Beam focusing requires a curved delay profile across the array. Elements near the center of the array are excited later than elements near the edges, creating a wavefront that converges toward a focal point. The focal depth is controlled by the curvature of the delay profile, with greater curvature producing shallower focal depths. Dynamic focusing during reception can maintain optimal focus throughout the depth range by continuously adjusting the receive delays as echoes return from progressively deeper structures.
The high voltage transmitter must generate pulses with precise timing and amplitude characteristics. Typical phased array systems operate with transmitter voltages ranging from fifty to several hundred volts, depending on the application requirements. The pulse width determines the frequency content of the acoustic wave, with narrower pulses producing broader bandwidth signals. The pulse shape, whether unipolar, bipolar, or more complex waveforms, affects both the frequency spectrum and the electromechanical efficiency of the transducer.

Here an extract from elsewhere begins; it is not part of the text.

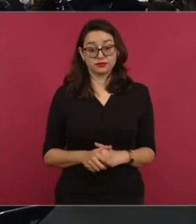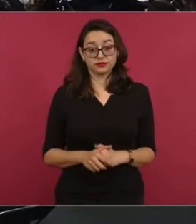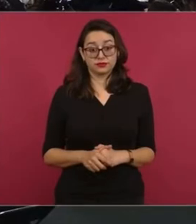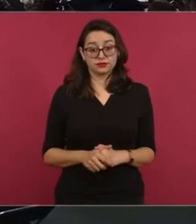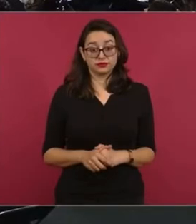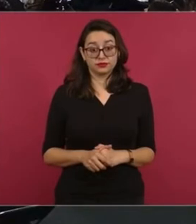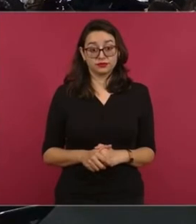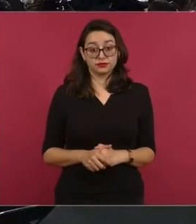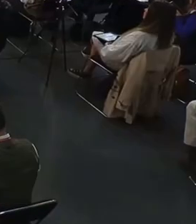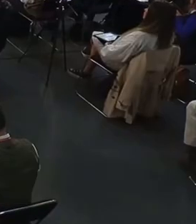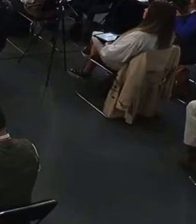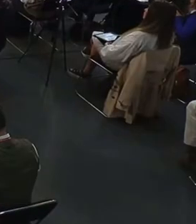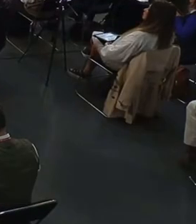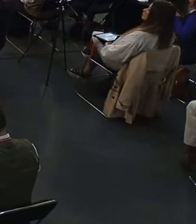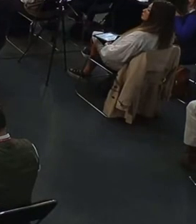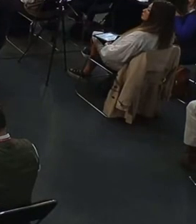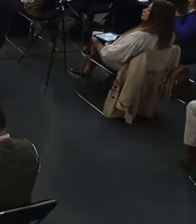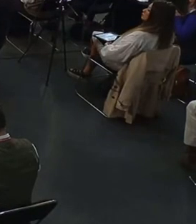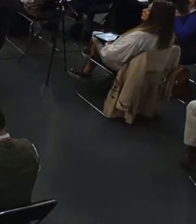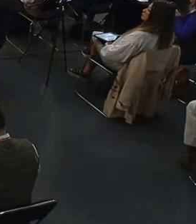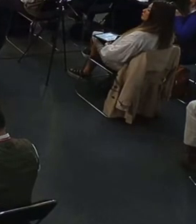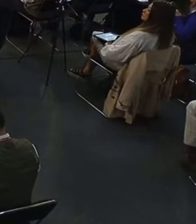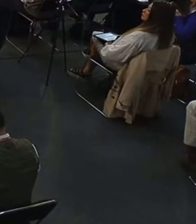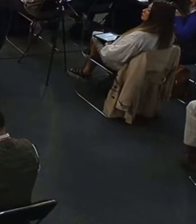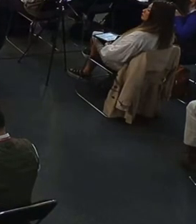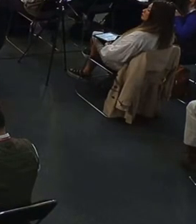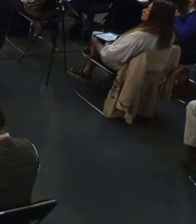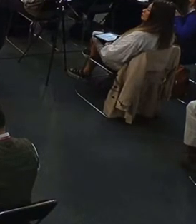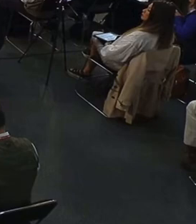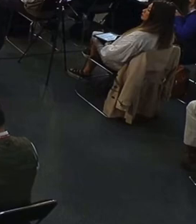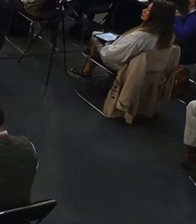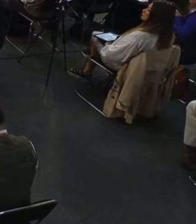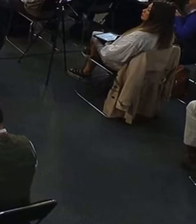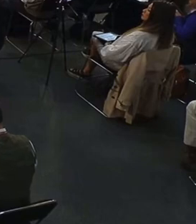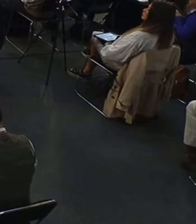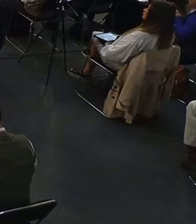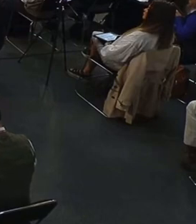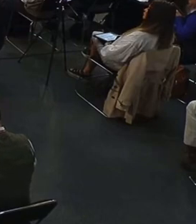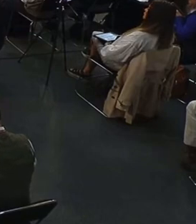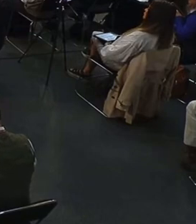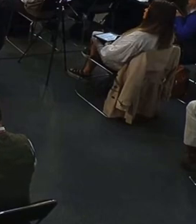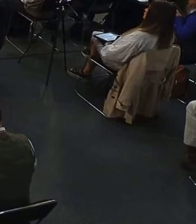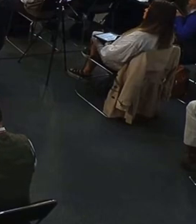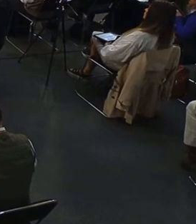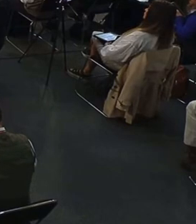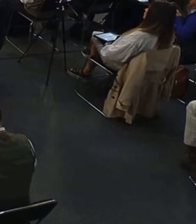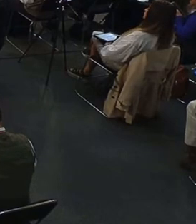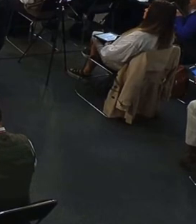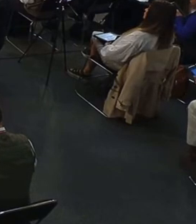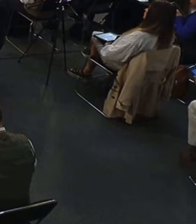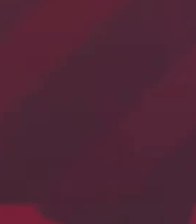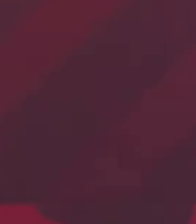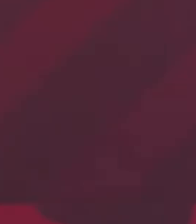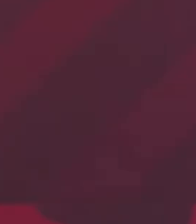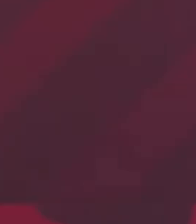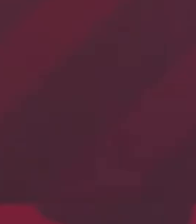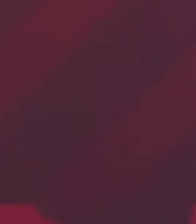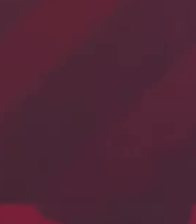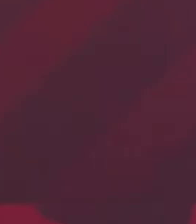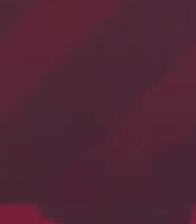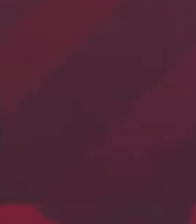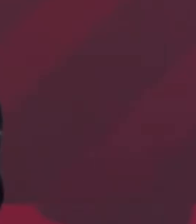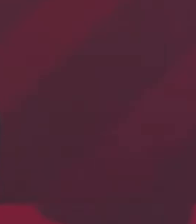Presidente, lo de la Corte pretende tirar la industria eléctrica. Sí,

Timing precision requirements for beam forming are stringent. The timing resolution must be sufficient to define the delay pattern accurately across the array. For typical ultrasonic frequencies in the megahertz range, timing resolution of tens of nanoseconds or better is required. Timing jitter or uncertainty degrades the beam quality, reducing the effective aperture and broadening the beam profile. The transmitter electronics must maintain this timing precision across all channels simultaneously, requiring careful design of clock distribution and trigger circuits.
The electrical characteristics of the transducer elements influence the transmitter design. Piezoelectric transducers present a primarily capacitive load to the transmitter, requiring substantial current flow to charge and discharge the element capacitance during each pulse. The transmitter output impedance affects the damping of the transducer response, with lower impedance providing better damping and broader bandwidth but requiring higher current capability. Some systems incorporate matching networks to optimize the electrical coupling between transmitter and transducer.

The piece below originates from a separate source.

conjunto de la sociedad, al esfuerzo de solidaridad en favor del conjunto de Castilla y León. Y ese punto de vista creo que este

Channel-to-channel consistency is critical for maintaining beam quality. Variations in pulse amplitude or timing between channels create phase and amplitude errors that distort the beam pattern. The transmitter design must ensure that all channels produce identical pulses when driven by the same control signals. This requires matched components and careful layout to minimize parasitic variations. Calibration procedures can compensate for small systematic variations, but random variations between pulses cannot be corrected.
The power supply architecture for phased array transmitters must accommodate the pulsed nature of the load. During pulse transmission, the transmitter draws large peak currents from the power supply. Between pulses, the average current is much lower. The power supply must maintain stable voltage under these dynamic load conditions while providing sufficient energy storage to supply the pulse current without excessive voltage droop. Decoupling capacitors placed close to the transmitter circuits help to supply the instantaneous pulse current while reducing the demand on the main power supply.
Thermal management becomes increasingly important as channel count and pulse rates increase. Each transmitter channel dissipates power during pulse generation, and the cumulative heat from dozens or hundreds of channels can be substantial. The power supply efficiency also affects the thermal load, with losses appearing as heat in the power conversion circuits. Effective thermal design, including heat sinking and possibly forced air or liquid cooling, ensures reliable operation under demanding conditions.